§ Your assignment:
Reproduce each record exactly, but exclude every picture.
(Record excerpts begins)
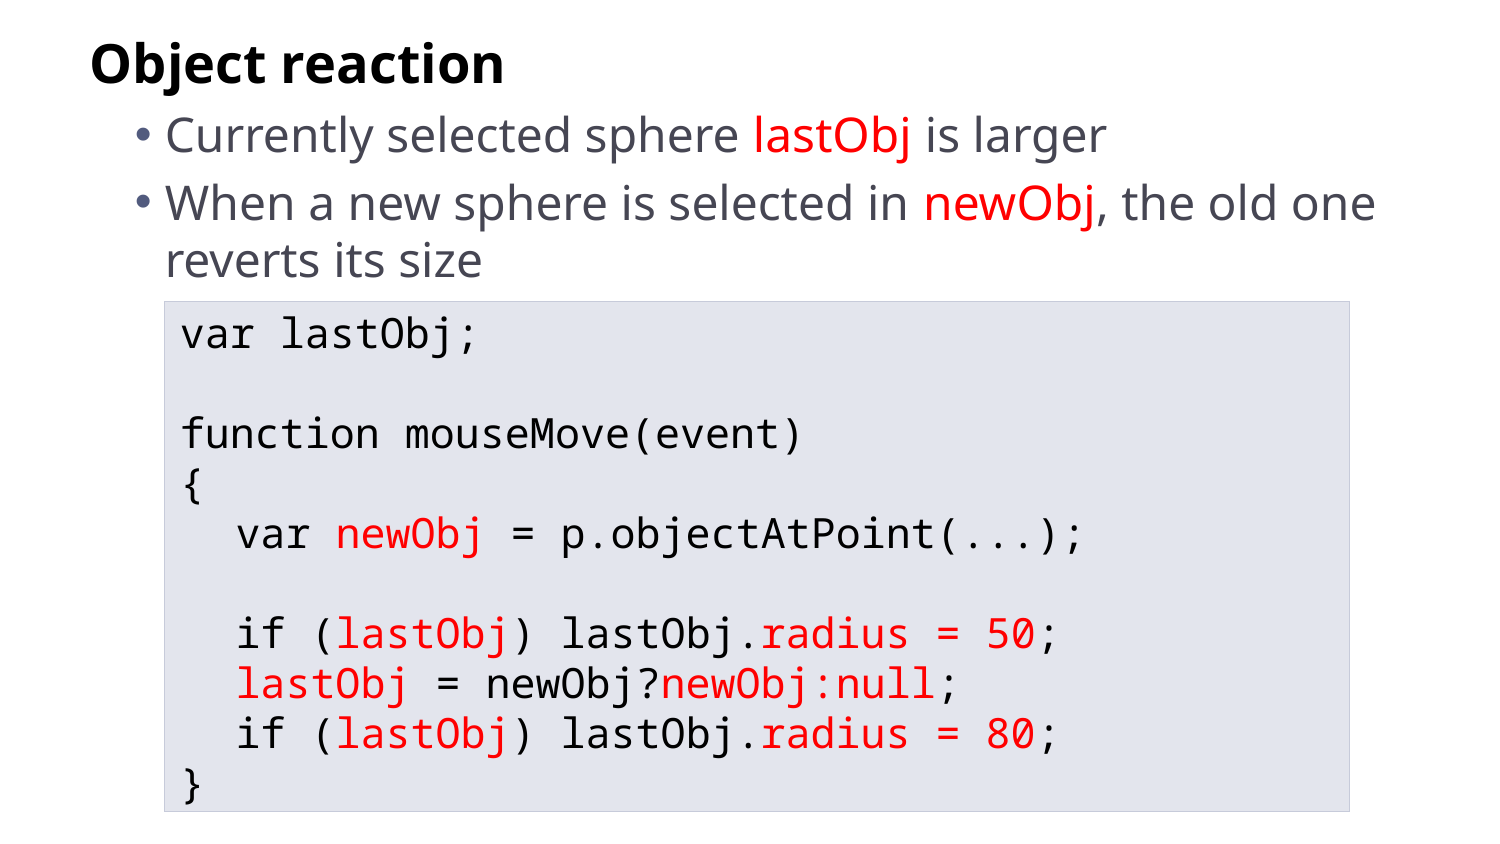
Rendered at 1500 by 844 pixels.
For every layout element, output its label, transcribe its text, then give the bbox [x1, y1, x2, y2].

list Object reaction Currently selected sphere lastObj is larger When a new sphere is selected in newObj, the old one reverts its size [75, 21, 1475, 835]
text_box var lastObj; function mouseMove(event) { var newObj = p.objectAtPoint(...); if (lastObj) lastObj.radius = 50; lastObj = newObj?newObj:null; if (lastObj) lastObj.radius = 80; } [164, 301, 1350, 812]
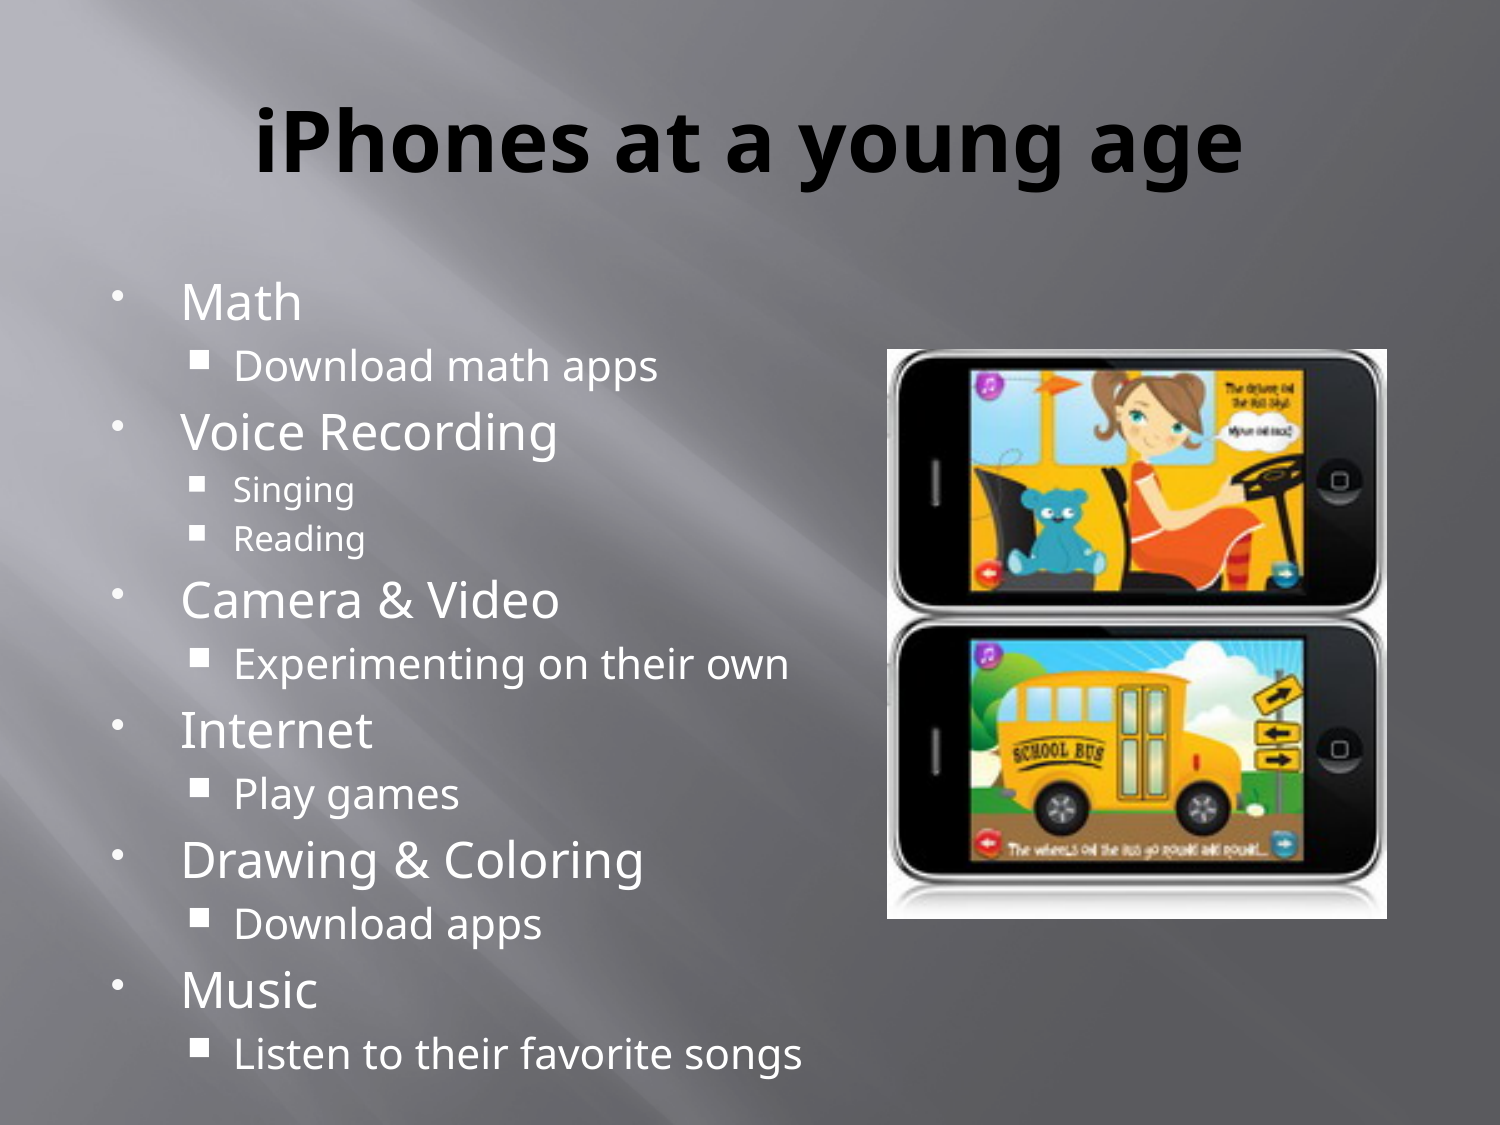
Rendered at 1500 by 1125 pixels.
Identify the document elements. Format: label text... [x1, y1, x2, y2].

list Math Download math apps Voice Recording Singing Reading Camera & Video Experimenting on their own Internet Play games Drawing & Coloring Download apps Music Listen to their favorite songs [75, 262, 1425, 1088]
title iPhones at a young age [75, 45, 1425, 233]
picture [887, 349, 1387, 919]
(Record excerpts ends)
§ Output for this exercise:
Rendered at 1500 by 844 pixels.
For every layout element, output its label, transcribe its text, then give the bbox [x1, y1, x2, y2].

list Object reaction Currently selected sphere lastObj is larger When a new sphere is selected in newObj, the old one reverts its size [75, 21, 1475, 835]
text_box var lastObj; function mouseMove(event) { var newObj = p.objectAtPoint(...); if (lastObj) lastObj.radius = 50; lastObj = newObj?newObj:null; if (lastObj) lastObj.radius = 80; } [164, 301, 1350, 812]
Rendered at 1500 by 1125 pixels.
Identify the document elements. Format: label text... [x1, y1, x2, y2].

list Math Download math apps Voice Recording Singing Reading Camera & Video Experimenting on their own Internet Play games Drawing & Coloring Download apps Music Listen to their favorite songs [75, 262, 1425, 1088]
title iPhones at a young age [75, 45, 1425, 233]
picture [887, 349, 1387, 919]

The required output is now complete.